━━━ Data shown ━━━

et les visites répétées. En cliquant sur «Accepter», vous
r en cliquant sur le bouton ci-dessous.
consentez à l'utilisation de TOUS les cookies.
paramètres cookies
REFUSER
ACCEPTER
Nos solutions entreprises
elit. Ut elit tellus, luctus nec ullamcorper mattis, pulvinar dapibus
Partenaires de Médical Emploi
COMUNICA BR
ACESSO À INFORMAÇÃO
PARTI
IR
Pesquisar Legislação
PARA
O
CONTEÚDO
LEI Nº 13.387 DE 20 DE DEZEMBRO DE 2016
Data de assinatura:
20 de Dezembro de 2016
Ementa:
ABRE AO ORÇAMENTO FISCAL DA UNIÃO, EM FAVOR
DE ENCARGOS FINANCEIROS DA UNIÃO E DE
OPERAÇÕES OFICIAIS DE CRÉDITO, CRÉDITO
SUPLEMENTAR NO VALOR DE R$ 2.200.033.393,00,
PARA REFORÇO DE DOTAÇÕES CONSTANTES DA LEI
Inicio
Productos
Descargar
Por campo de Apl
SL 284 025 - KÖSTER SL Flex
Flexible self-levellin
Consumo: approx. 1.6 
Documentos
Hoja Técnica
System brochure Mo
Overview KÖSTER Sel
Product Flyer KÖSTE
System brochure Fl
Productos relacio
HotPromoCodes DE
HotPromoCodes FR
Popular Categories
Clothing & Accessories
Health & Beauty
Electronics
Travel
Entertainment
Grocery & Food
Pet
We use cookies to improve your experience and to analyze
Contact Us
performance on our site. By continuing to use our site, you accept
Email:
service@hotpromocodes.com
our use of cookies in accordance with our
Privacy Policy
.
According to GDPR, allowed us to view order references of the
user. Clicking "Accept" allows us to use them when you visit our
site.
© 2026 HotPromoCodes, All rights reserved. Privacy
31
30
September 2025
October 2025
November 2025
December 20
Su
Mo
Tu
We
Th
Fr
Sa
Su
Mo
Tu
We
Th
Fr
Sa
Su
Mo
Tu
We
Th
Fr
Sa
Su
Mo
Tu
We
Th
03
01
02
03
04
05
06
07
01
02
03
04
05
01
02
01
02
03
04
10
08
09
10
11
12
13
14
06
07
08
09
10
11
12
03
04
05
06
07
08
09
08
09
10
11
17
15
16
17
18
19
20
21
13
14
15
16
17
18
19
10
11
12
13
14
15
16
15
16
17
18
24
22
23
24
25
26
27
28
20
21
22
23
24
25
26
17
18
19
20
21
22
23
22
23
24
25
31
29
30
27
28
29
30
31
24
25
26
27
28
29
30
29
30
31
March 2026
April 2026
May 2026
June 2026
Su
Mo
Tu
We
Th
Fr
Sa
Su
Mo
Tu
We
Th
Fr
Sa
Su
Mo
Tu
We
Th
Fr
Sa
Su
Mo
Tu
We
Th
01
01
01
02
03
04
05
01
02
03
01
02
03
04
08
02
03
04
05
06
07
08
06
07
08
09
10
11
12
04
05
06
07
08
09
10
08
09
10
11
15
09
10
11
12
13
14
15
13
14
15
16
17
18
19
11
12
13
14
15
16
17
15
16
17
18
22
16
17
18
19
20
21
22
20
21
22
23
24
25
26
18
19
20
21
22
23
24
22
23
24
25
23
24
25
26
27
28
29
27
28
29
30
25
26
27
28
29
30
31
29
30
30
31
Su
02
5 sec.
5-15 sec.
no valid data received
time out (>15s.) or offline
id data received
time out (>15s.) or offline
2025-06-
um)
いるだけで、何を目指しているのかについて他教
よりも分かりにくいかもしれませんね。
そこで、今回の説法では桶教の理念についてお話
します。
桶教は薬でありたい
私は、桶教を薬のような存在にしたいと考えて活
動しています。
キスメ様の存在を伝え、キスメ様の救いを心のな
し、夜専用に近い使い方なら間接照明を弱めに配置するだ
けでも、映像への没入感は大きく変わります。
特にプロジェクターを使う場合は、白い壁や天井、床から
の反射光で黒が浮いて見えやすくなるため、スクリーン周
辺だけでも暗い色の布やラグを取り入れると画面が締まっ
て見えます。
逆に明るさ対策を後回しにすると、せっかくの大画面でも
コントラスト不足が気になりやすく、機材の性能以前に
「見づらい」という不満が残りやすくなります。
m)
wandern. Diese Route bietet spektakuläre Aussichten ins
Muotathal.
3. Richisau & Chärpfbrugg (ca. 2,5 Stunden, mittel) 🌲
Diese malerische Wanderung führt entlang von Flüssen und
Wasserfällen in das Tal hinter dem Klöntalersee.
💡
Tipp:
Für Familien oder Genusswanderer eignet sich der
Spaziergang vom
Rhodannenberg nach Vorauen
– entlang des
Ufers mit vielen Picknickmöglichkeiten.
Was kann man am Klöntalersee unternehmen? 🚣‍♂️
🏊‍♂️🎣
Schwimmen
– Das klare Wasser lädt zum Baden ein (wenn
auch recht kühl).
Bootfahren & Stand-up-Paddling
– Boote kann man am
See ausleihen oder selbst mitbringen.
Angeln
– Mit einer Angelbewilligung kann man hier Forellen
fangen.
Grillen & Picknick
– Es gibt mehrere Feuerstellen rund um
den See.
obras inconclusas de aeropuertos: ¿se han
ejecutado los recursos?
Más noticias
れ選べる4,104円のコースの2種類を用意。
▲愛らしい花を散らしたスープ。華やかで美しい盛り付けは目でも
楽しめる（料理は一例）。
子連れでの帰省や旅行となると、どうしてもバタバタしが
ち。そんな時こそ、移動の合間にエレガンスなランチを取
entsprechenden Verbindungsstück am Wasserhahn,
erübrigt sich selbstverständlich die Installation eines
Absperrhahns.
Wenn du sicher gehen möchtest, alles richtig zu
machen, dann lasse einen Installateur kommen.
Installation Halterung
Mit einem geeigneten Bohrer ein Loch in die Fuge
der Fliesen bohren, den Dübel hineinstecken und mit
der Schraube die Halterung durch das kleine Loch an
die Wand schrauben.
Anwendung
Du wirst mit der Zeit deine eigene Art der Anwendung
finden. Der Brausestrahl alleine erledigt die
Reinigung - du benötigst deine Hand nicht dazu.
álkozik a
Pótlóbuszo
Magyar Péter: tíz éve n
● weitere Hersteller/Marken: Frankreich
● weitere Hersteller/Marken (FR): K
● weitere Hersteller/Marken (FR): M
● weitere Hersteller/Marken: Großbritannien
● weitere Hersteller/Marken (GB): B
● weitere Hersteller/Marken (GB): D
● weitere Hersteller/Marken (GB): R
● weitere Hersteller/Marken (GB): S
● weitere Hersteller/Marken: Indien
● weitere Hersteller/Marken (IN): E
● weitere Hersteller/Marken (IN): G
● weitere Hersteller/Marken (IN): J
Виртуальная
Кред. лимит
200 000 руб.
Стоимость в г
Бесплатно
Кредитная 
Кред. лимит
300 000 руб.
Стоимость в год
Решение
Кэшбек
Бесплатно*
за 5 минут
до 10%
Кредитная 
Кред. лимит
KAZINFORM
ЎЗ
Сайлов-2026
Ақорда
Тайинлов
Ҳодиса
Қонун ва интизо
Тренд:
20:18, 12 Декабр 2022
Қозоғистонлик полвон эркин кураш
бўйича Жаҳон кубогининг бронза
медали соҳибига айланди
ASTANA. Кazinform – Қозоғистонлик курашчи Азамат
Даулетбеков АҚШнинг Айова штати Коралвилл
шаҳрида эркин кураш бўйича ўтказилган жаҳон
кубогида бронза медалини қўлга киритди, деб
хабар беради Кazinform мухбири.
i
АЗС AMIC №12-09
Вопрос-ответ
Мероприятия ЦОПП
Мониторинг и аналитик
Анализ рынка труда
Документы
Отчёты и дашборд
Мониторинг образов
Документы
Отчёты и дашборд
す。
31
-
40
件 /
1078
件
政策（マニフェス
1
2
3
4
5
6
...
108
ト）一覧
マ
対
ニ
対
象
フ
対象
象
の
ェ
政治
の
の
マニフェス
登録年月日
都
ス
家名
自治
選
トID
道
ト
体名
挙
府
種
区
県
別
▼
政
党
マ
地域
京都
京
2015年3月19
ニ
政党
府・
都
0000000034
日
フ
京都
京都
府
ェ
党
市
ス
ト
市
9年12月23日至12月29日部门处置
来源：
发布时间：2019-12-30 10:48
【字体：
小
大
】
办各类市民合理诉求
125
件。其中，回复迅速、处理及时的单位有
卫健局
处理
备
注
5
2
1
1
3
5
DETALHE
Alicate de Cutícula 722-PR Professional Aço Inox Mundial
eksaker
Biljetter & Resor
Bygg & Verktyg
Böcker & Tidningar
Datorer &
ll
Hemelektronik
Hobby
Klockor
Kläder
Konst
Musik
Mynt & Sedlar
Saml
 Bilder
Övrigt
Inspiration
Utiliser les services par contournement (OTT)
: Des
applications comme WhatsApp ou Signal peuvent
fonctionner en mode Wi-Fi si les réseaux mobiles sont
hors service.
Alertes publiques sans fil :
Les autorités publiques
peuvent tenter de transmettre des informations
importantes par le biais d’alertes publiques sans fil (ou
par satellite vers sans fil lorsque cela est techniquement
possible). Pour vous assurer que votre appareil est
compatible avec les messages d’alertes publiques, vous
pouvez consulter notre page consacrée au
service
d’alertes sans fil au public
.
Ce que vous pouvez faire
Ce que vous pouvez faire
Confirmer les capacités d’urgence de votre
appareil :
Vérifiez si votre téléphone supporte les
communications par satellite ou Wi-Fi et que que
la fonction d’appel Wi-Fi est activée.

━━━

_Work task_
Copy every line that includes the string "vous" from the material above.

_Expected output_
et les visites répétées. En cliquant sur «Accepter», vous
possible). Pour vous assurer que votre appareil est
compatible avec les messages d’alertes publiques, vous
Ce que vous pouvez faire
Ce que vous pouvez faire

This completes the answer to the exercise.